### Task directions
Identify each line below containing the string "AperFunction" and copy it.

[[ Extracted information open ]]

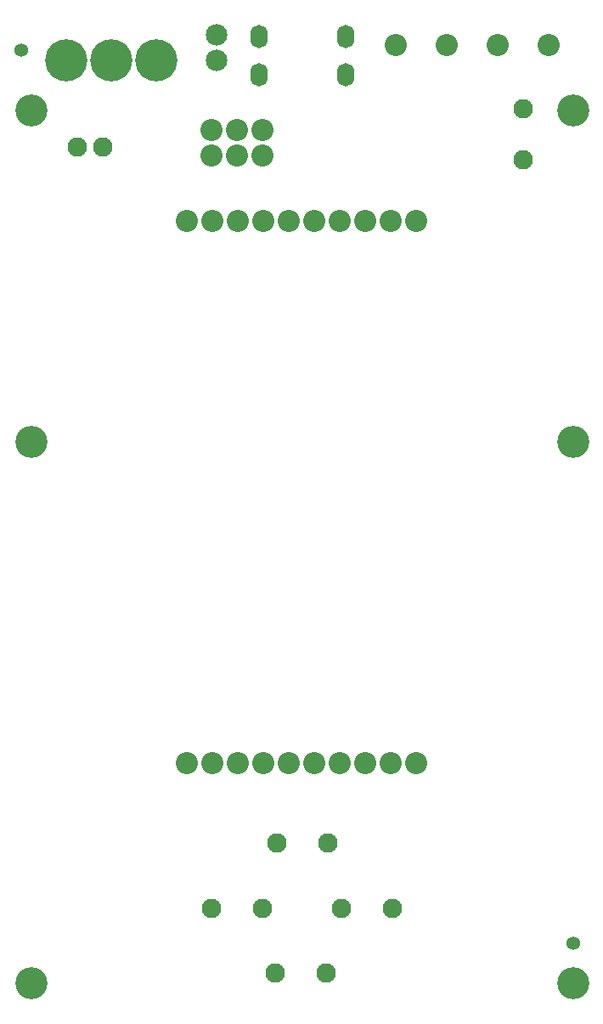
<source format=gbr>
%TF.GenerationSoftware,Altium Limited,Altium Designer,24.0.1 (36)*%
G04 Layer_Color=16711935*
%FSLAX45Y45*%
%MOMM*%
%TF.SameCoordinates,EF88BD92-104B-4C59-846E-D9FF23BA8C3F*%
%TF.FilePolarity,Negative*%
%TF.FileFunction,Soldermask,Bot*%
%TF.Part,Single*%
G01*
G75*
%TA.AperFunction,WasherPad*%
%ADD46C,1.35520*%
%TA.AperFunction,ComponentPad*%
%ADD47C,1.95320*%
%TA.AperFunction,ViaPad*%
%ADD48C,3.20320*%
%TA.AperFunction,ComponentPad*%
%ADD49C,2.20320*%
%ADD50C,2.15320*%
%ADD51O,1.72700X2.32700*%
%ADD52C,4.20320*%
D46*
X5700000Y700000D02*
D03*
X200000Y9600000D02*
D03*
D47*
X2604000Y1050000D02*
D03*
X2096000D02*
D03*
X762000Y8636000D02*
D03*
X1016000D02*
D03*
X3244000Y408000D02*
D03*
X2736000D02*
D03*
X3254000Y1700000D02*
D03*
X2746000D02*
D03*
X5207000Y8509000D02*
D03*
Y9017000D02*
D03*
X3904000Y1050000D02*
D03*
X3396000D02*
D03*
D48*
X5700000Y5700000D02*
D03*
X300000D02*
D03*
X5700000Y9000000D02*
D03*
Y300000D02*
D03*
X300000D02*
D03*
Y9000000D02*
D03*
D49*
X2866000Y2500001D02*
D03*
X2612000D02*
D03*
X2358000D02*
D03*
X2104000D02*
D03*
X1850000D02*
D03*
X4136000D02*
D03*
X3882000D02*
D03*
X3628000D02*
D03*
X3374000D02*
D03*
X3120000D02*
D03*
X2866000Y7900001D02*
D03*
X2612000D02*
D03*
X2358000D02*
D03*
X2104000D02*
D03*
X1850000D02*
D03*
X4136000D02*
D03*
X3882000D02*
D03*
X3628000D02*
D03*
X3374000D02*
D03*
X3120000D02*
D03*
X2604000Y8804000D02*
D03*
Y8550000D02*
D03*
X2350000Y8804000D02*
D03*
Y8550000D02*
D03*
X2096000Y8804000D02*
D03*
Y8550000D02*
D03*
X5461000Y9652000D02*
D03*
X4953000D02*
D03*
X3937000D02*
D03*
X4445000D02*
D03*
D50*
X2150000Y9496000D02*
D03*
Y9750000D02*
D03*
D51*
X3432000Y9738000D02*
D03*
X2568000D02*
D03*
Y9358000D02*
D03*
X3432000D02*
D03*
D52*
X650000Y9500000D02*
D03*
X1100000D02*
D03*
X1550000D02*
D03*
%TF.MD5,8355ed7b5258defa6cff252659fccd36*%
M02*

</source>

[[ Extracted information closed ]]

### Solution to this problem
%TA.AperFunction,WasherPad*%
%TA.AperFunction,ComponentPad*%
%TA.AperFunction,ViaPad*%
%TA.AperFunction,ComponentPad*%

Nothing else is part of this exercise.